Bain Company Report: Half Of China'S Luxury Consumption Will Be In The Future.
The latest Bain report released last week made a comprehensive analysis of China's luxury market in 2018.
On the macro level, in 2018, it benefited from the millennial generation and female consumers, and grew by 20% in the second consecutive years since 2017.
This growth may be maintained in 2019, but the growth rate is expected to slow down, indicating that the brand should focus on the development of the Chinese mainland market.
The following are the 4 key points of the 2018 market that we extracted from the report, as well as suggestions for the brand development of the Chinese market in 2019:
1., stimulating domestic luxury consumption is inevitable.
The Chinese government's efforts to promote domestic consumption are emerging - from 2015 to 2018, domestic luxury expenditure increased from 23% of total expenditure to 27%.
This trend is expected to continue due to changing government policies such as reducing import tariffs and tighter control over purchasing agents.
In addition, in response to government initiatives, the brand has narrowed the price gap between local and overseas markets since last year.
Bain predicts that by 2025, the consumption of luxury goods abroad and in China will be flat.
We believe that in order to prevent sales from falling, brands may need to shift their focus to China's domestic market.

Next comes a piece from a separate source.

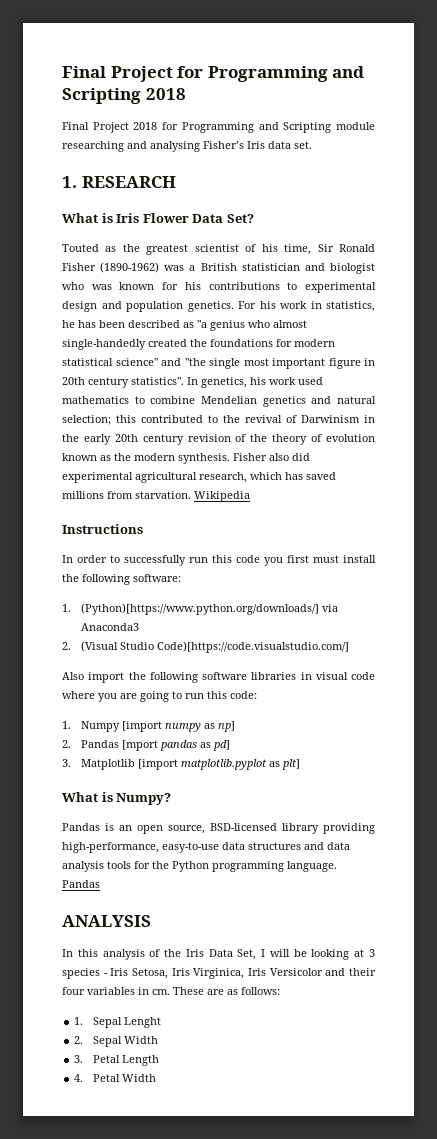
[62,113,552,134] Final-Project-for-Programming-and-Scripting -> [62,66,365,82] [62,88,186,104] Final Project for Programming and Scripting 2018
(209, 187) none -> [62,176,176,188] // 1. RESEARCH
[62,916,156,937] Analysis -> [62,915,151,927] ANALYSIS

Achieving this goal may mean that the brand needs to continue to narrow the price gap, allocate more budgets for the market, and even give more decision-making power to Chinese local teams in marketing.
2. the gap between winners and losers continues to expand.
Macro market changes can quickly distinguish winners from losers. Bain reports that this year's trend is particularly obvious.
They wrote: "whenever there is a brand with a growth rate of over 25% in 2018, the growth rate of two brands is less than 10%".
The winner was the main winner because they quickly adapted to market changes, including innovation in digital channels and influence marketing, and frequent product launches and refreshing images also won the hearts of millennial consumers.
In the increasingly competitive environment, it is probably more difficult for small players in the fashion world to compete.
Because bigger and more mature fashion companies can invest more in marketing products, thus "offset the increased cost of doing business in China".
In the 3.2018 year, the cosmetics industry is a big winner.
Although sales of online luxury goods are increasing, the cosmetics industry is the only industry that keeps the growth of online penetration in 2018.
The report points out that part of the reason is that this is a traditional female category industry, while the growth rate of men oriented watch industry is less than 10%.
We think this may be related to the slowdown in China's economy.
For example, lipstick prices are relatively low, and more millennial women tend to consume rationally, which means they may choose to invest in skin care products rather than other product categories such as luxury handbags.
4. WeChat Awakening
Among all the digital channels, WeChat is a priority tool for brands to contact consumers. The top 40 luxury brands allocated WeChat's digital marketing budget on WeChat.
The tool has become an important point of contact between brands online and offline. The brand relies on its service oriented functions in WeChat, such as customer service, WeChat business and membership management.
We recommend that WeChat's brand stay away from the "one-off" solution, but to create an ecosystem, such as official accounts, payment systems, e-commerce shops, for long-term benefits.